Comment 31 for bug 1865900

Revision history for this message
Vladimir Mencl (vladimir-mencl) wrote :

Hi Marc,

Thanks for getting back to me.

I've been testing this with `wget` and `curl`. And it worked before 2.4.29-1ubuntu4.13 (with 2.4.29-1ubuntu4.12), even with TLSv1.3.

Note that this particular use case, I actually don't need (or want) the clients to authenticate.

I just want the server to *offer* authentication when accessing a particular URL (/api) - with "SSLVerifyClient optional".

Some API calls are authenticated, some unauthenticated. The web application behind Apache would check whether authentication is provided based on the actual call invoked.

And the clients that are breaking now are clients that would just call unauthenticated APIs and would not authenticate.

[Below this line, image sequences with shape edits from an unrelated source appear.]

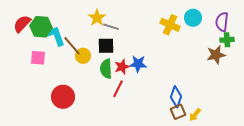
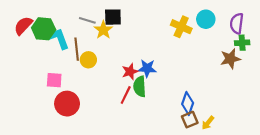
yellow star: (97, 18) -> (103, 30), moved
gray line: (111, 27) -> (87, 20), moved
brown line: (72, 46) -> (77, 49), turned 35
black square: (106, 46) -> (113, 17), moved
pink square: (38, 58) -> (54, 80), moved
green semicircle: (106, 69) -> (140, 86), moved

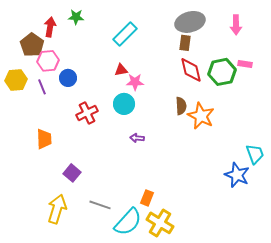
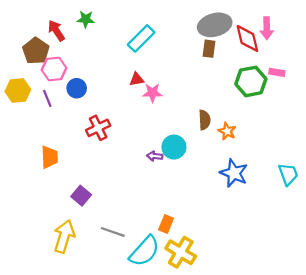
red arrow: (50, 27) -> (56, 31), turned -42
red diamond: (191, 70) -> (247, 38), moved
cyan circle: (124, 104) -> (174, 147), moved
orange star: (201, 116) -> (227, 131), size x0.6
blue star: (237, 175) -> (234, 173), moved

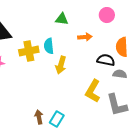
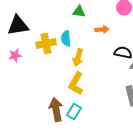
yellow L-shape: (93, 91) -> (76, 84), moved
brown arrow: (39, 117) -> (56, 110), size x1.6

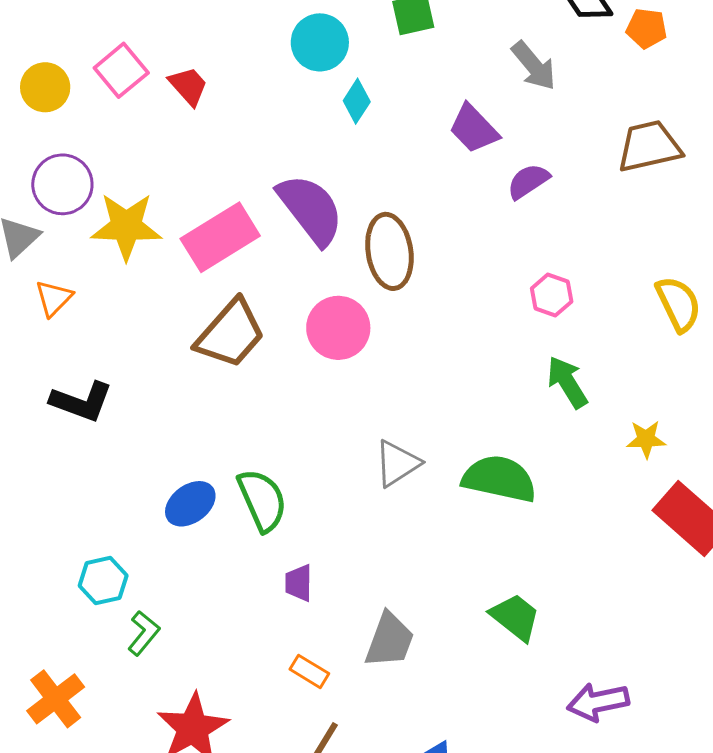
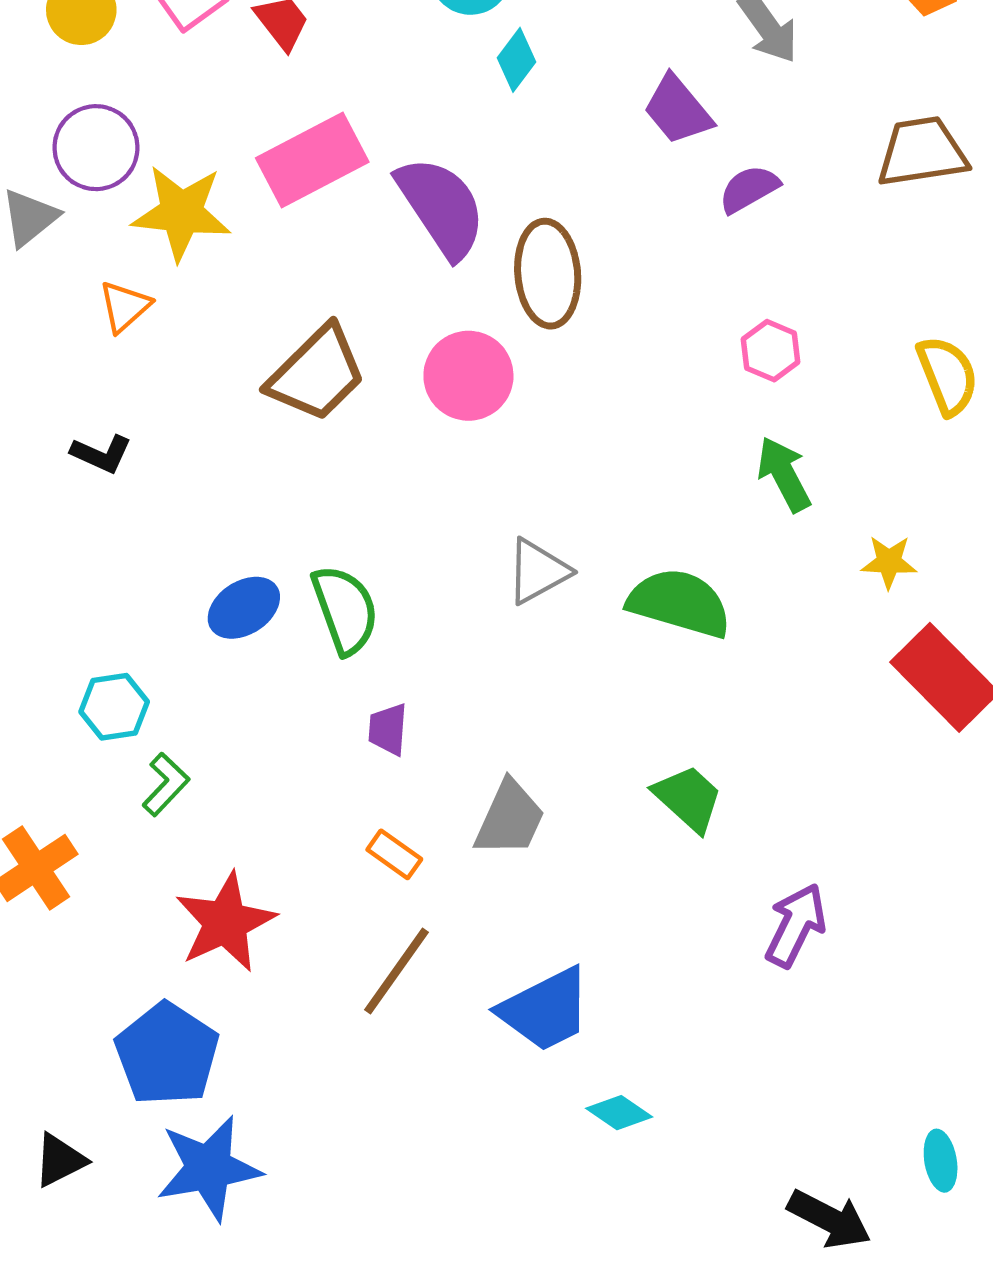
pink rectangle: (220, 237) -> (312, 160), moved
orange triangle: (54, 298) -> (125, 307), moved
black L-shape: (81, 402) -> (101, 454), size x0.7
purple arrow: (598, 702) -> (796, 925), turned 124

So as per my earlier post, this is an omission in the patch applied from upstream (tlsv1.3-support-3.patch) - which fails with HTTP_FORBIDDEN when authentication is not provided, forgetting to check if it was optional.

I hope I've now explained properly what I mean by the regression - please let me know if this needs any further clarification.

I have checked upstream SVN history and there is no subsequent change to ssl_engine_kernel.c that would be fixing this - not even in trunk.

So at this point, there are no further fixes to backport and this needs to be fixed upstream.

I hope my report upstream - - will get this sorted.